Большую часть из того, что мои соседи называют хорошим, я в глубине души считаю плохим, и если я в чем-то раскаиваюсь, то, скорее, в своем хорошем поведении. Какой дьявол внушил мне благонравие? Вы, старик семидесяти лет небесславной жизни, можете высказать мне глубочайшую мудрость, но я слышу настойчивый внутренний голос, и он требует держаться подальше от ваших советов.

Одно поколение отказывается от затей предыдущего, как от севших на мель кораблей.

Думаю, мы можем намного больше доверяться жизни.
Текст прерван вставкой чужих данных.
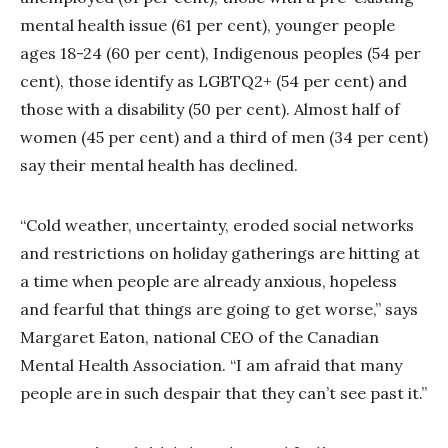
mental health issue (61 per cent), younger people
ages 18-24 (60 per cent), Indigenous peoples (54 per
cent), those identify as LGBTQ2+ (54 per cent) and
those with a disability (50 per cent). Almost half of
women (45 per cent) and a third of men (34 per cent)
say their mental health has declined.
“Cold weather, uncertainty, eroded social networks
and restrictions on holiday gatherings are hitting at
a time when people are already anxious, hopeless
and fearful that things are going to get worse,” says
Margaret Eaton, national CEO of the Canadian
Mental Health Association. “I am afraid that many
people are in such despair that they can’t see past it.”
Отказаться от части заботы о себе и искренне даровать ее другим. Природа приспособлена к нашей слабости, как и к силе. Беспрестанная тревога и напряжение у некоторых превратились в форму болезни, почти неизлечимую. В наших привычках преувеличивать важность своей работы. «И сколько же еще не сделано! А что, если захвораешь?» – вот насколько мы насторожены. Решив не жить верой, если можно ее избежать, весь день проводим в тревоге, а вечером нехотя читаем молитвы и обрекаем себя на неопределенность.

Мы настолько полностью и бесхитростно подчинены жизни, что почитаем ее и отрицаем возможность изменений. Утверждаем, что это единственный путь. Но ведь путей столь много, сколько радиусов, идущих из центра окружности. Любое изменение есть чудо, требующее размышлений, но именно чудеса происходят каждый момент. Конфуций сказал: «Истинное знание состоит в том, чтобы знать, что мы знаем то, что знаем. И не знаем того, чего не знаем». Предположу, что, если хоть один человек уразумеет доступное лишь воображению, остальные построят на этом свои жизни.

Давайте на минуту задумаемся о том, с чем связана большая часть упомянутых тревог и забот и насколько необходимо тревожиться или заботиться. Есть некоторые преимущества в простой сельской жизни, даже посреди внешней цивилизации. Хотя бы для понимания, что на самом деле необходимо и как можно это получить. Полезно просмотреть старые торговые книги и узнать, что люди обычно покупали в лавках, что запасали. То есть выяснить самые необходимые продукты. Ведь все современные усовершенствования почти не влияют на основные законы существования и наши скелеты наверняка не отличаются от скелетов наших предков.

Между тем под «предметами первой необходимости» я подразумеваю добываемые человеком с самого начала или ставшие после долгого использования настолько нужными, что лишь немногие (да почти и никто) пытаются обойтись без них, будь то из-за невежества, бедности или согласно мировоззрению.

[1] Следовательно, мы – выносливый народ, испытываем лишения и доказываем свое происхождение, от которого мы произошли на свет.